→ **SOURCE MATERIAL**

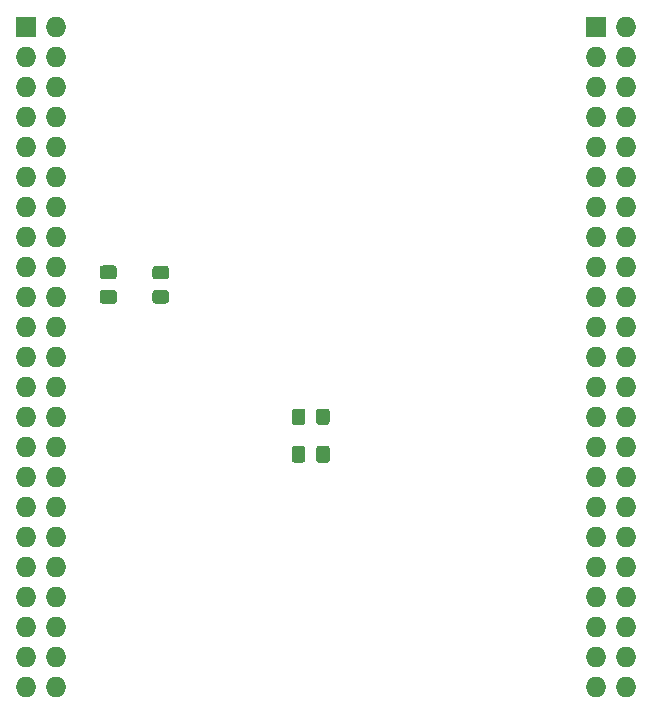
<source format=gbr>
%TF.GenerationSoftware,KiCad,Pcbnew,(5.1.10)-1*%
%TF.CreationDate,2021-09-06T20:05:53-04:00*%
%TF.ProjectId,BeagleBone-Black-Cape,42656167-6c65-4426-9f6e-652d426c6163,rev?*%
%TF.SameCoordinates,Original*%
%TF.FileFunction,Soldermask,Bot*%
%TF.FilePolarity,Negative*%
%FSLAX46Y46*%
G04 Gerber Fmt 4.6, Leading zero omitted, Abs format (unit mm)*
G04 Created by KiCad (PCBNEW (5.1.10)-1) date 2021-09-06 20:05:53*
%MOMM*%
%LPD*%
G01*
G04 APERTURE LIST*
%ADD10R,1.727200X1.727200*%
%ADD11O,1.727200X1.727200*%
G04 APERTURE END LIST*
%TO.C,L335*%
G36*
G01*
X140050100Y-94952399D02*
X140050100Y-95852401D01*
G75*
G02*
X139800101Y-96102400I-249999J0D01*
G01*
X139150099Y-96102400D01*
G75*
G02*
X138900100Y-95852401I0J249999D01*
G01*
X138900100Y-94952399D01*
G75*
G02*
X139150099Y-94702400I249999J0D01*
G01*
X139800101Y-94702400D01*
G75*
G02*
X140050100Y-94952399I0J-249999D01*
G01*
G37*
G36*
G01*
X142100100Y-94952399D02*
X142100100Y-95852401D01*
G75*
G02*
X141850101Y-96102400I-249999J0D01*
G01*
X141200099Y-96102400D01*
G75*
G02*
X140950100Y-95852401I0J249999D01*
G01*
X140950100Y-94952399D01*
G75*
G02*
X141200099Y-94702400I249999J0D01*
G01*
X141850101Y-94702400D01*
G75*
G02*
X142100100Y-94952399I0J-249999D01*
G01*
G37*
%TD*%
%TO.C,L12*%
G36*
G01*
X127350099Y-84667400D02*
X128250101Y-84667400D01*
G75*
G02*
X128500100Y-84917399I0J-249999D01*
G01*
X128500100Y-85567401D01*
G75*
G02*
X128250101Y-85817400I-249999J0D01*
G01*
X127350099Y-85817400D01*
G75*
G02*
X127100100Y-85567401I0J249999D01*
G01*
X127100100Y-84917399D01*
G75*
G02*
X127350099Y-84667400I249999J0D01*
G01*
G37*
G36*
G01*
X127350099Y-82617400D02*
X128250101Y-82617400D01*
G75*
G02*
X128500100Y-82867399I0J-249999D01*
G01*
X128500100Y-83517401D01*
G75*
G02*
X128250101Y-83767400I-249999J0D01*
G01*
X127350099Y-83767400D01*
G75*
G02*
X127100100Y-83517401I0J249999D01*
G01*
X127100100Y-82867399D01*
G75*
G02*
X127350099Y-82617400I249999J0D01*
G01*
G37*
%TD*%
%TO.C,C494*%
G36*
G01*
X123830100Y-83767400D02*
X122880100Y-83767400D01*
G75*
G02*
X122630100Y-83517400I0J250000D01*
G01*
X122630100Y-82842400D01*
G75*
G02*
X122880100Y-82592400I250000J0D01*
G01*
X123830100Y-82592400D01*
G75*
G02*
X124080100Y-82842400I0J-250000D01*
G01*
X124080100Y-83517400D01*
G75*
G02*
X123830100Y-83767400I-250000J0D01*
G01*
G37*
G36*
G01*
X123830100Y-85842400D02*
X122880100Y-85842400D01*
G75*
G02*
X122630100Y-85592400I0J250000D01*
G01*
X122630100Y-84917400D01*
G75*
G02*
X122880100Y-84667400I250000J0D01*
G01*
X123830100Y-84667400D01*
G75*
G02*
X124080100Y-84917400I0J-250000D01*
G01*
X124080100Y-85592400D01*
G75*
G02*
X123830100Y-85842400I-250000J0D01*
G01*
G37*
%TD*%
%TO.C,C31*%
G36*
G01*
X140050100Y-98102400D02*
X140050100Y-99052400D01*
G75*
G02*
X139800100Y-99302400I-250000J0D01*
G01*
X139125100Y-99302400D01*
G75*
G02*
X138875100Y-99052400I0J250000D01*
G01*
X138875100Y-98102400D01*
G75*
G02*
X139125100Y-97852400I250000J0D01*
G01*
X139800100Y-97852400D01*
G75*
G02*
X140050100Y-98102400I0J-250000D01*
G01*
G37*
G36*
G01*
X142125100Y-98102400D02*
X142125100Y-99052400D01*
G75*
G02*
X141875100Y-99302400I-250000J0D01*
G01*
X141200100Y-99302400D01*
G75*
G02*
X140950100Y-99052400I0J250000D01*
G01*
X140950100Y-98102400D01*
G75*
G02*
X141200100Y-97852400I250000J0D01*
G01*
X141875100Y-97852400D01*
G75*
G02*
X142125100Y-98102400I0J-250000D01*
G01*
G37*
%TD*%
D10*
%TO.C,P8*%
X164630100Y-62382400D03*
D11*
X167170100Y-62382400D03*
X164630100Y-64922400D03*
X167170100Y-64922400D03*
X164630100Y-67462400D03*
X167170100Y-67462400D03*
X164630100Y-70002400D03*
X167170100Y-70002400D03*
X164630100Y-72542400D03*
X167170100Y-72542400D03*
X164630100Y-75082400D03*
X167170100Y-75082400D03*
X164630100Y-77622400D03*
X167170100Y-77622400D03*
X164630100Y-80162400D03*
X167170100Y-80162400D03*
X164630100Y-82702400D03*
X167170100Y-82702400D03*
X164630100Y-85242400D03*
X167170100Y-85242400D03*
X164630100Y-87782400D03*
X167170100Y-87782400D03*
X164630100Y-90322400D03*
X167170100Y-90322400D03*
X164630100Y-92862400D03*
X167170100Y-92862400D03*
X164630100Y-95402400D03*
X167170100Y-95402400D03*
X164630100Y-97942400D03*
X167170100Y-97942400D03*
X164630100Y-100482400D03*
X167170100Y-100482400D03*
X164630100Y-103022400D03*
X167170100Y-103022400D03*
X164630100Y-105562400D03*
X167170100Y-105562400D03*
X164630100Y-108102400D03*
X167170100Y-108102400D03*
X164630100Y-110642400D03*
X167170100Y-110642400D03*
X164630100Y-113182400D03*
X167170100Y-113182400D03*
X164630100Y-115722400D03*
X167170100Y-115722400D03*
X164630100Y-118262400D03*
X167170100Y-118262400D03*
%TD*%
D10*
%TO.C,P9*%
X116370100Y-62382400D03*
D11*
X118910100Y-62382400D03*
X116370100Y-64922400D03*
X118910100Y-64922400D03*
X116370100Y-67462400D03*
X118910100Y-67462400D03*
X116370100Y-70002400D03*
X118910100Y-70002400D03*
X116370100Y-72542400D03*
X118910100Y-72542400D03*
X116370100Y-75082400D03*
X118910100Y-75082400D03*
X116370100Y-77622400D03*
X118910100Y-77622400D03*
X116370100Y-80162400D03*
X118910100Y-80162400D03*
X116370100Y-82702400D03*
X118910100Y-82702400D03*
X116370100Y-85242400D03*
X118910100Y-85242400D03*
X116370100Y-87782400D03*
X118910100Y-87782400D03*
X116370100Y-90322400D03*
X118910100Y-90322400D03*
X116370100Y-92862400D03*
X118910100Y-92862400D03*
X116370100Y-95402400D03*
X118910100Y-95402400D03*
X116370100Y-97942400D03*
X118910100Y-97942400D03*
X116370100Y-100482400D03*
X118910100Y-100482400D03*
X116370100Y-103022400D03*
X118910100Y-103022400D03*
X116370100Y-105562400D03*
X118910100Y-105562400D03*
X116370100Y-108102400D03*
X118910100Y-108102400D03*
X116370100Y-110642400D03*
X118910100Y-110642400D03*
X116370100Y-113182400D03*
X118910100Y-113182400D03*
X116370100Y-115722400D03*
X118910100Y-115722400D03*
X116370100Y-118262400D03*
X118910100Y-118262400D03*
%TD*%
M02*

</source>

→ **HOW TO COMPLETE THIS TASK**
With the line holding "X167170100Y-72542400D03*" as the first and the line holding "X167170100Y-103022400D03*" as the last, please transcribe exactly the lines of the material above in that range and nothing else.

→ **FINISHED EXERCISE**
X167170100Y-72542400D03*
X164630100Y-75082400D03*
X167170100Y-75082400D03*
X164630100Y-77622400D03*
X167170100Y-77622400D03*
X164630100Y-80162400D03*
X167170100Y-80162400D03*
X164630100Y-82702400D03*
X167170100Y-82702400D03*
X164630100Y-85242400D03*
X167170100Y-85242400D03*
X164630100Y-87782400D03*
X167170100Y-87782400D03*
X164630100Y-90322400D03*
X167170100Y-90322400D03*
X164630100Y-92862400D03*
X167170100Y-92862400D03*
X164630100Y-95402400D03*
X167170100Y-95402400D03*
X164630100Y-97942400D03*
X167170100Y-97942400D03*
X164630100Y-100482400D03*
X167170100Y-100482400D03*
X164630100Y-103022400D03*
X167170100Y-103022400D03*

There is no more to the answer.